Kennen Sie die High-Deck-Siedlung? Müssen Sie gesehen haben. Das 32 Hektar große Wohnviertel am unteren Ende der Sonnenallee, kurz bevor diese in den Osten Berlins führt, beherbergt rund 6000 Menschen in etwa 2400 Wohnungen. Die Häuser, allesamt Fünf- oder Sechsgeschosser, sind durch meterhohe Wege – die Decks – miteinander verbunden. Es wirkt futuristisch, fast surreal. Unter den High Decks sind die Straßen und Garagen untergebracht.

Als das Quartier in den 1970ern gebaut wurde, waren die Wohnungen heiß begehrt: Erstens, weil sie gut geschnitten waren, und zweitens, weil es so nah an der Mauer sehr ruhig und grün war. Seit Ende 2020 steht die High-Deck-Siedlung unter Denkmalschutz. Zu übersehen ist das Viertel nicht, denn ein Gebäuderiegel überspannt die Sonnenallee und verbindet so die beiderseits gelegenen Quartiershälften.

Wenn Ihnen das Selbsterkunden nicht so liegt, testen Sie doch mal den Audio-Walk, der Sie durch die Hufeisensiedlung (Unesco-Welterbe) in Britz leitet. Der Rundgang dauert 40 Minuten und führt an 15 Stationen vorbei. Hören können Sie die Dateien entweder über die bezirkseigene Tourismuswebseite oder über die App Hearonymus, wo Sie „Hufeisensiedlung“ eingeben müssen.

Sightseeing in Neukölln: Einmal das Rathaus besteigen

Seit 14 Jahren bietet Reinhold Steinle Orts-Führungen in Neukölln an, hat acht verschiedene Touren im Repertoire. Kreuzkölln, Richardplatz, Rollbergviertel, Schillerkiez – keine Ecke, die der studierte Sozialpädagoge nicht kennen würde und erklären könnte. Sein Sightseeing ist gespickt mit Anekdoten von früher und heute. „Und ich kombiniere den Spaziergang mit meinen Gästen immer mit einem kleinen Quiz, da kommt der Lehrer in mir durch“, so Reinhold Steinle.

Das eigentliche Highlight seiner Touren: Der Gang rauf aufs Rathaus Neukölln. Niemand sonst darf das anbieten; der 68 Meter hohe Turm des Rathauses ist nicht öffentlich zugänglich. Die Tour in dem alten Sandsteinbau dauert etwa eine Stunde und kostet fünf Euro pro Person. „Nach oben sind es etwa 200 Stufen über eine Stahltreppe, aber zwischendrin machen wir Pausen. Und es gibt eine Etage mit einer Ausstellung zur Baugeschichte Neuköllns“, erzählt der Stadtführer.

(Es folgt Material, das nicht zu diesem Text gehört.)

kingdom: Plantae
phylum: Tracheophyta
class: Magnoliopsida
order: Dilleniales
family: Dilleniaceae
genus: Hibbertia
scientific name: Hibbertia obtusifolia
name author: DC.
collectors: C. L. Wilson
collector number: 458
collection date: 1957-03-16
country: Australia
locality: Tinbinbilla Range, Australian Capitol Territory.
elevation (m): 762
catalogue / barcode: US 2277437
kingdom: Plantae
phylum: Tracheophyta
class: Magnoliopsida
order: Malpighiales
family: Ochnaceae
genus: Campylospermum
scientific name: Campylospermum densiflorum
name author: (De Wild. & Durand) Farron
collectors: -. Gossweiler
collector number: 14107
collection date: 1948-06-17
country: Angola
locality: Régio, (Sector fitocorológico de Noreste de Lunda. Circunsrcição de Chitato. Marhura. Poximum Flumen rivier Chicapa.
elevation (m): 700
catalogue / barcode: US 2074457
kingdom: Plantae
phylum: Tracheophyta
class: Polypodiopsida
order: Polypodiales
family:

Während des Aufstiegs gibt Reinhold Steinle sein Wissen preis: „Der Architekt Ludwig Mies van der Rohe hat mal hier gearbeitet, im Hochbauamt. Und Stadtplaner Bruno Taut auch, zusammen mit seinem Bruder Max.“ Oben angekommen wird man mit einem ungeahnten Weitblick belohnt: „Bei gutem Wetter sieht man den Müggelturm hinterm Estrel und kann bis zum Teufelsberg gucken, das ist toll“, schwärmt der Neukölln-Experte.

„Zum Schluss kann man noch in der öffentlichen Kantine des Rathauses essen, das wissen viele nicht“, sagt er. „Und am Ende der Führung verteile ich immer ein Infoblatt zur Erinnerung.“ Die Besichtigungen des Rathaus-Turms finden einmal im Monat, mittwochs um 11 Uhr statt. Zusätzlich bietet Reinhold Steinle Sonderführungen, beispielsweise für Schulklassen, an, ebenso Einzelführungen oder für Gruppen bis zu sechs Personen (Termine nach Absprache).